I first came across Barbarians by Tim Glencross on Netgalley and was drawn by its description — “a bold and confident debut novel about politics, money, and art in contemporary Britain”.
The title comes from Matthew Arnold, the English writer and poet. Arnold classified society into Barbarians, Philistines and Populace — the ruling elite, the middle classes and the working class.
Tim Glencross focuses on the elite in Barbarians. The novel opens at a party in Islington in 2008 hosted by Sherard Howe and his wife Daphne, a feminist author. At the party are the central cast of characters. These include the Howe’s son Henry and his adopted sister, Afua — a formidable twenty-something-year-old politician.

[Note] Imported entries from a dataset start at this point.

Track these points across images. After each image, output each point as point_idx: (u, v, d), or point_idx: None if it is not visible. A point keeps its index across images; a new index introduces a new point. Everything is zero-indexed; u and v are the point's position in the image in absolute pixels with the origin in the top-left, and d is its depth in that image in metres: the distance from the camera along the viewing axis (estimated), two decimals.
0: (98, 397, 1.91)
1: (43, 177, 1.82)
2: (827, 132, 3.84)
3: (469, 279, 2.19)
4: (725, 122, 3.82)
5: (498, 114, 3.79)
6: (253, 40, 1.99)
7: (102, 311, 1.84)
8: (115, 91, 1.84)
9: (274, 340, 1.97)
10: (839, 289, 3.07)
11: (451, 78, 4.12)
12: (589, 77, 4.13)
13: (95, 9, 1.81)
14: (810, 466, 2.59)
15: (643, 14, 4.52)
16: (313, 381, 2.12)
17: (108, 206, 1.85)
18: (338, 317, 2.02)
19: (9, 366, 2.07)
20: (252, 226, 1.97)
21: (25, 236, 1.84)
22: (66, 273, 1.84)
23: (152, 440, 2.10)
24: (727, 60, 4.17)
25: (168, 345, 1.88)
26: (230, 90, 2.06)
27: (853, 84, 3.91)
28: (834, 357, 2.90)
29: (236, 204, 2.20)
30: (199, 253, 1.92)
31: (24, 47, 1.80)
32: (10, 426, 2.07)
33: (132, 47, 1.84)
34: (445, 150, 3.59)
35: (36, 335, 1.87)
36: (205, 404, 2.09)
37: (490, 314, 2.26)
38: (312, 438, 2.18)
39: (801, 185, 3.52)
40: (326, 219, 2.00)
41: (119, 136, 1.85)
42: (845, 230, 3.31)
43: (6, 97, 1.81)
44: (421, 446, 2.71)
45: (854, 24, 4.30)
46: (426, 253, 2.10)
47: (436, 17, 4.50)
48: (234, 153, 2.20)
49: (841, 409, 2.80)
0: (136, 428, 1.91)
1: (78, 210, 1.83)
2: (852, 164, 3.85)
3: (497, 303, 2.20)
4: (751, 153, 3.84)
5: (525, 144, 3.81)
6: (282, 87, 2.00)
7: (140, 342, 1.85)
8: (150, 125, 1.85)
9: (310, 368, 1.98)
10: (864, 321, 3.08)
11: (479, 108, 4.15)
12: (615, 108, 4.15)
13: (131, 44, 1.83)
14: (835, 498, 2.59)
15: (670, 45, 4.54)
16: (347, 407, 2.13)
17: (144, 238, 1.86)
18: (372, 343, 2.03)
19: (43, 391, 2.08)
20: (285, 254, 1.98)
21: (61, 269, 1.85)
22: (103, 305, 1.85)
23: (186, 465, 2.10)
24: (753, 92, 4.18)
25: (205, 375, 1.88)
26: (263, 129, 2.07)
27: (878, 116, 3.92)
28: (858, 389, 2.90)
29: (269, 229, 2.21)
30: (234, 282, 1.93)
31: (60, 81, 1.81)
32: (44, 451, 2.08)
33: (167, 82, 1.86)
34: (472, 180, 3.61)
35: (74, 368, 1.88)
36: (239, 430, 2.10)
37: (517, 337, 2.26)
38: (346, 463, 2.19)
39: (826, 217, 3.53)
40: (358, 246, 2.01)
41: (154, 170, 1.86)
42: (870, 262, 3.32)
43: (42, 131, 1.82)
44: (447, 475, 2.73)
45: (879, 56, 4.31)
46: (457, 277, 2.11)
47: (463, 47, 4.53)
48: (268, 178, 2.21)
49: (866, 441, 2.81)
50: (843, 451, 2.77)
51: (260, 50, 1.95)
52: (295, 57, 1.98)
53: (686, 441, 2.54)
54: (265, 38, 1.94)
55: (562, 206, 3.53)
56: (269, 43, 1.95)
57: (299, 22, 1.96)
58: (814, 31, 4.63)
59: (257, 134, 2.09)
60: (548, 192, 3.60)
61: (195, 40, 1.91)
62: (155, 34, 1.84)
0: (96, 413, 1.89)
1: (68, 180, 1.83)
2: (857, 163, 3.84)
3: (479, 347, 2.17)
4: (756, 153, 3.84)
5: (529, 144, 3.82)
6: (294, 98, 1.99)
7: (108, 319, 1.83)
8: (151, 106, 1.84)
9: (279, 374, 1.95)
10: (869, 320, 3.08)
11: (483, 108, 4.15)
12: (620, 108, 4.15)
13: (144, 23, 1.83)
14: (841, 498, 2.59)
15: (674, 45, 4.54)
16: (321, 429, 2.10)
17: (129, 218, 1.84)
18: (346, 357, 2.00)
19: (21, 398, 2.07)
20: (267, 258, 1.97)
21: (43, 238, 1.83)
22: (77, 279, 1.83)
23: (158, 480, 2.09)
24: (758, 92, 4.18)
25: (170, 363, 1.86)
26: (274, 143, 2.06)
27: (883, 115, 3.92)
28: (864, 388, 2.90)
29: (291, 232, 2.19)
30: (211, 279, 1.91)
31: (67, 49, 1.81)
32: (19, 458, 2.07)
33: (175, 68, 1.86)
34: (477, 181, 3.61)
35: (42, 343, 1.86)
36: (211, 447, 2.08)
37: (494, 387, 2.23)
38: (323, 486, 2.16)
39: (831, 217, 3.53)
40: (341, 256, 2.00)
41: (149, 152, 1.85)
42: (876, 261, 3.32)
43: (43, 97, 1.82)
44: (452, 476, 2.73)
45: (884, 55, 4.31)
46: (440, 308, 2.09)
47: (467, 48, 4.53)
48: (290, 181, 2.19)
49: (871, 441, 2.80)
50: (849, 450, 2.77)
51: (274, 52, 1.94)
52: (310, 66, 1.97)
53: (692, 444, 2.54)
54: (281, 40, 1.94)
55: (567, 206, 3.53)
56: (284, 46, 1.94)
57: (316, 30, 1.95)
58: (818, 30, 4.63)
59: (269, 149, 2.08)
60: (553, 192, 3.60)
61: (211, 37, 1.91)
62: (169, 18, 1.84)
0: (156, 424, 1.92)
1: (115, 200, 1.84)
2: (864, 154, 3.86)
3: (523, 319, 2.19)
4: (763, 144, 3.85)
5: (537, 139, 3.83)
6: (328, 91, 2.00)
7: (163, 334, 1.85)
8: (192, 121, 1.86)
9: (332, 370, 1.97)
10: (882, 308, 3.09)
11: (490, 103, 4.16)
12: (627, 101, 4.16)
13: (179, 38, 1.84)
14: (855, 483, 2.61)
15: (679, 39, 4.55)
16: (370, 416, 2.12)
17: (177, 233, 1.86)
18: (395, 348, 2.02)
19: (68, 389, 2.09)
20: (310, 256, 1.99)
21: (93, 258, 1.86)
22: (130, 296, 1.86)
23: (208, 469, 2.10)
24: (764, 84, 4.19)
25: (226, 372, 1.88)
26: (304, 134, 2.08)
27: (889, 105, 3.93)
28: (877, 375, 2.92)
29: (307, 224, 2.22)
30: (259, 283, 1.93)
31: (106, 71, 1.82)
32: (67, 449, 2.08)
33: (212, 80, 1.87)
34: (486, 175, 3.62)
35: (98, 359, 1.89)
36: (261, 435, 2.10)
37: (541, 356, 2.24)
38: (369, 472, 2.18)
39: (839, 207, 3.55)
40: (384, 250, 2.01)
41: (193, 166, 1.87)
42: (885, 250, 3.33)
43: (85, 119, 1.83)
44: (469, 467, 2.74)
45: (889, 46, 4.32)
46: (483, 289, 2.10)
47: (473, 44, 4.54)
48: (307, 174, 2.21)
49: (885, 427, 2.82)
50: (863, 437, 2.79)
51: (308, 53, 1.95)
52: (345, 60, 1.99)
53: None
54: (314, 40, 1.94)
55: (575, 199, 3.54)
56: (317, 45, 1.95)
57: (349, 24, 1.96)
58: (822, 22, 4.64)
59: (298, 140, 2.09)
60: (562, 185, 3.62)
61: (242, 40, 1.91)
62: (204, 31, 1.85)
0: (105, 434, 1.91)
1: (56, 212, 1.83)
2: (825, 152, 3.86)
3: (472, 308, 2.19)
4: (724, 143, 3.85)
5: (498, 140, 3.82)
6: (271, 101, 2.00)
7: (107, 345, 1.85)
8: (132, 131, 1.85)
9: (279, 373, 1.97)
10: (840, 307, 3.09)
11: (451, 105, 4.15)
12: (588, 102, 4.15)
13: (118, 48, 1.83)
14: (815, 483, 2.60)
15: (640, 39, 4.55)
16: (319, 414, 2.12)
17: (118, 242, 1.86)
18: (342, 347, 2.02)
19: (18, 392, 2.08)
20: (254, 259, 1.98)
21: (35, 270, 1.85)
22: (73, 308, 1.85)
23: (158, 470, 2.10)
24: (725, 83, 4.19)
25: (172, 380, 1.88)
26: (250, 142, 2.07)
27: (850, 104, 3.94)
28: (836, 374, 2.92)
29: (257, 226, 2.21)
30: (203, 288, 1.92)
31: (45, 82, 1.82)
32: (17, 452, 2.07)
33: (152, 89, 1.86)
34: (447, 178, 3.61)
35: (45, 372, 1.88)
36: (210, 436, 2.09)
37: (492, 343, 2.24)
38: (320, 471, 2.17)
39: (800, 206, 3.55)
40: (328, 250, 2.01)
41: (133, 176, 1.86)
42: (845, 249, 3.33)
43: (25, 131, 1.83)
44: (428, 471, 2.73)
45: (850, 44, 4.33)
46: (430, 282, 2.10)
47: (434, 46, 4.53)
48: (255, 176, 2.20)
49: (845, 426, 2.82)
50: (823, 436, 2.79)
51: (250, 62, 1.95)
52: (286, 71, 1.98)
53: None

Among the guests is Elizabeth ‘Buzzy’ Price, an aspiring poet with whom Henry appears to be in love. Buzzy, however, has an unrequited passion for Afua’s partner, Marcel.
Essentially this is a tale of Cambridge graduates carving out their careers in wealthy London society. The action spans 2008 to 2011, coinciding with the great financial crisis.
It’s a story about love with some politics, money and art in the mix.
For me, the characters are somewhat flimsy and Barbarians lacks pace but, to be fair, satire rather than plot and pace is the order of the day and the writing is entertaining which makes for an easy if at times somewhat rambling read.